After unzipping the file, we find an encrypted flag and a public key:

❯ cat key.pub
-----BEGIN PUBLIC KEY-----
MIIBHzANBgkqhkiG9w0BAQEFAAOCAQwAMIIBBwKBgQMwO3kPsUnaNAbUlaubn7ip
4pNEXjvUOxjvLwUhtybr6Ng4undLtSQPCPf7ygoUKh1KYeqXMpTmhKjRos3xioTy
23CZuOl3WIsLiRKSVYyqBc9d8rxjNMXuUIOiNO38ealcR4p44zfHI66INPuKmTG3
RQP/6p5hv1PYcWmErEeDewKBgGEXxgRIsTlFGrW2C2JXoSvakMCWD60eAH0W2PpD
qlqqOFD8JA5UFK0roQkOjhLWSVu8c6DLpWJQQlXHPqP702qIg/gx2o0bm4EzrCEJ
4gYo6Ax+U7q6TOWhQpiBHnC0ojE8kUoqMhfALpUaruTJ6zmj8IA1e1M6bMqVF8sr
lb/N
-----END PUBLIC KEY-----

The public key is quite short, and the challenge is called “Weak RSA”. So it makes sense to assume that this key is generated with a weak algorithm.

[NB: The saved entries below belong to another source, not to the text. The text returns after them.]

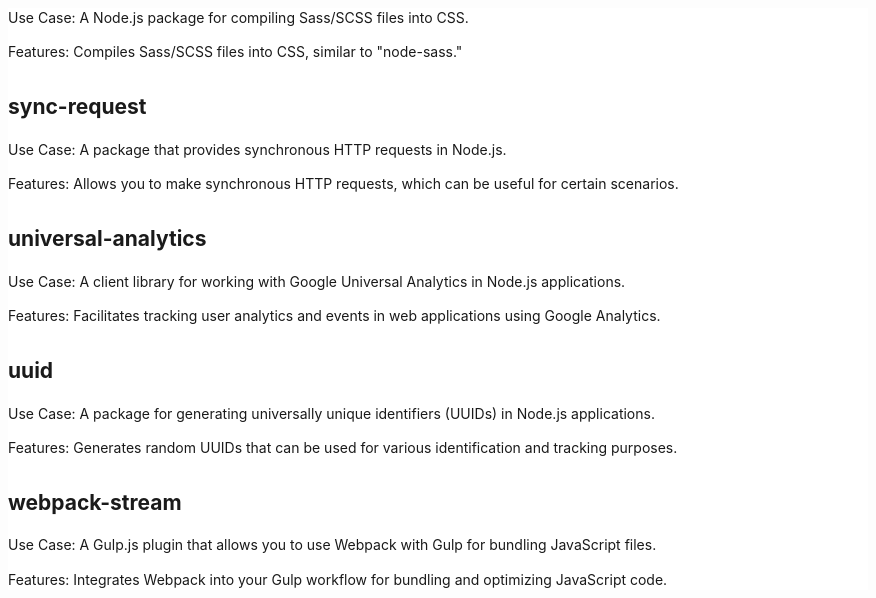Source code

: Use Case: A Node.js package for compiling Sass/SCSS files into CSS.

Features: Compiles Sass/SCSS files into CSS, similar to "node-sass."

## sync-request

Use Case: A package that provides synchronous HTTP requests in Node.js.

Features: Allows you to make synchronous HTTP requests, which can be useful for certain scenarios.

## universal-analytics

Use Case: A client library for working with Google Universal Analytics in Node.js applications.

Features: Facilitates tracking user analytics and events in web applications using Google Analytics.

## uuid

Use Case: A package for generating universally unique identifiers (UUIDs) in Node.js applications.

Features: Generates random UUIDs that can be used for various identification and tracking purposes.

## webpack-stream

Use Case: A Gulp.js plugin that allows you to use Webpack with Gulp for bundling JavaScript files.

Features: Integrates Webpack into your Gulp workflow for bundling and optimizing JavaScript code.
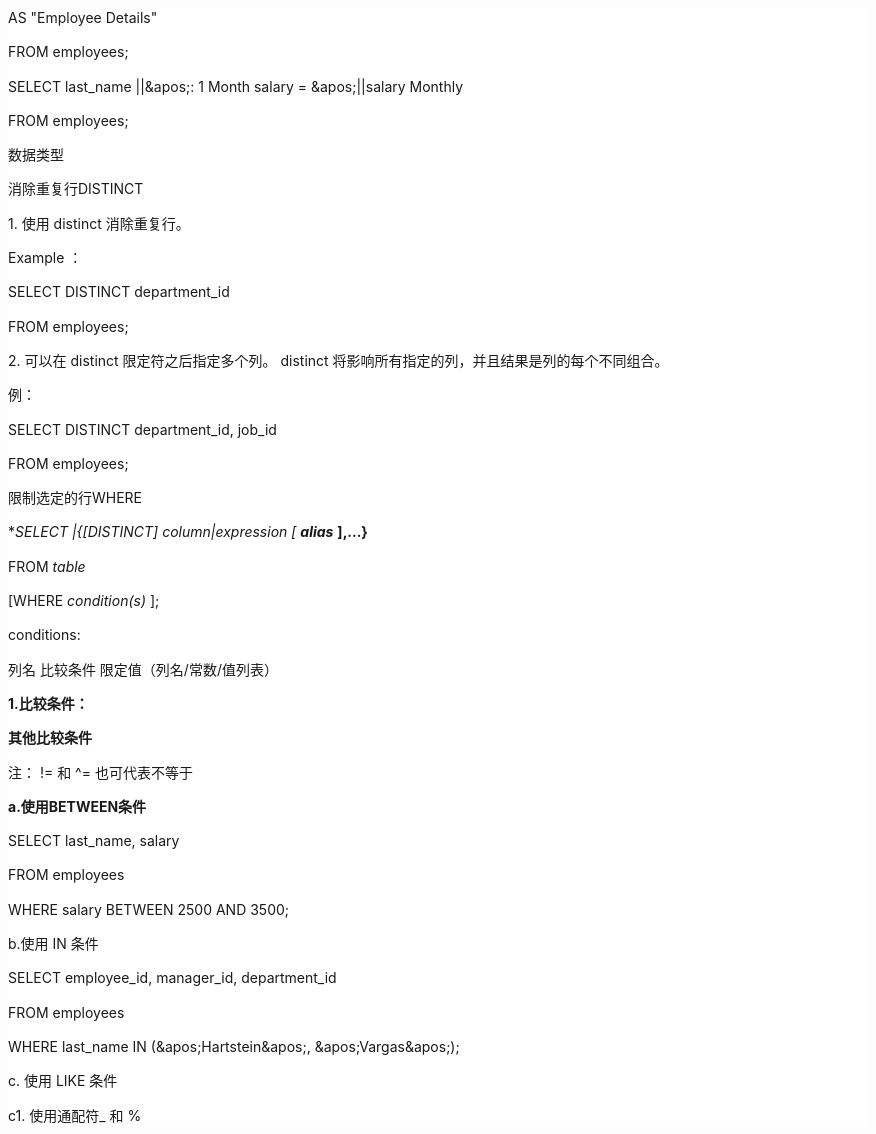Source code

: AS &quot;Employee Details&quot;

FROM employees;

SELECT last_name ||&amp;apos;: 1 Month salary = &amp;apos;||salary Monthly

FROM employees;

数据类型

消除重复行DISTINCT

1\. 使用 distinct 消除重复行。

Example ：

SELECT DISTINCT department_id

FROM employees;

2\. 可以在 distinct 限定符之后指定多个列。 distinct 将影响所有指定的列，并且结果是列的每个不同组合。

例：

SELECT DISTINCT department_id, job_id

FROM employees;

限制选定的行WHERE

**SELECT *|{[DISTINCT] _column|expression_ [** **_alias_** **],...}**

FROM _table_

[WHERE _condition(s)_ ];

conditions:

列名 比较条件 限定值（列名/常数/值列表）

**1.比较条件：**

**其他比较条件**

注： != 和 ^= 也可代表不等于

**a.使用BETWEEN条件**

SELECT last_name, salary

FROM employees

WHERE salary BETWEEN 2500 AND 3500;

b.使用 IN 条件

SELECT employee_id, manager_id, department_id

FROM employees

WHERE last_name IN (&amp;apos;Hartstein&amp;apos;, &amp;apos;Vargas&amp;apos;);

c. 使用 LIKE 条件

c1\. 使用通配符_ 和 %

This task is extremely easy to solve with the Github Repository RSACtfTool:

$ python3 /opt/RsaCtfTool/RsaCtfTool.py --publickey key.pub --uncipherfile flag.enc     

reveals the flag. The attack method is called the Wieners attack. It works for small d’s, where d is part of the private key (d, N).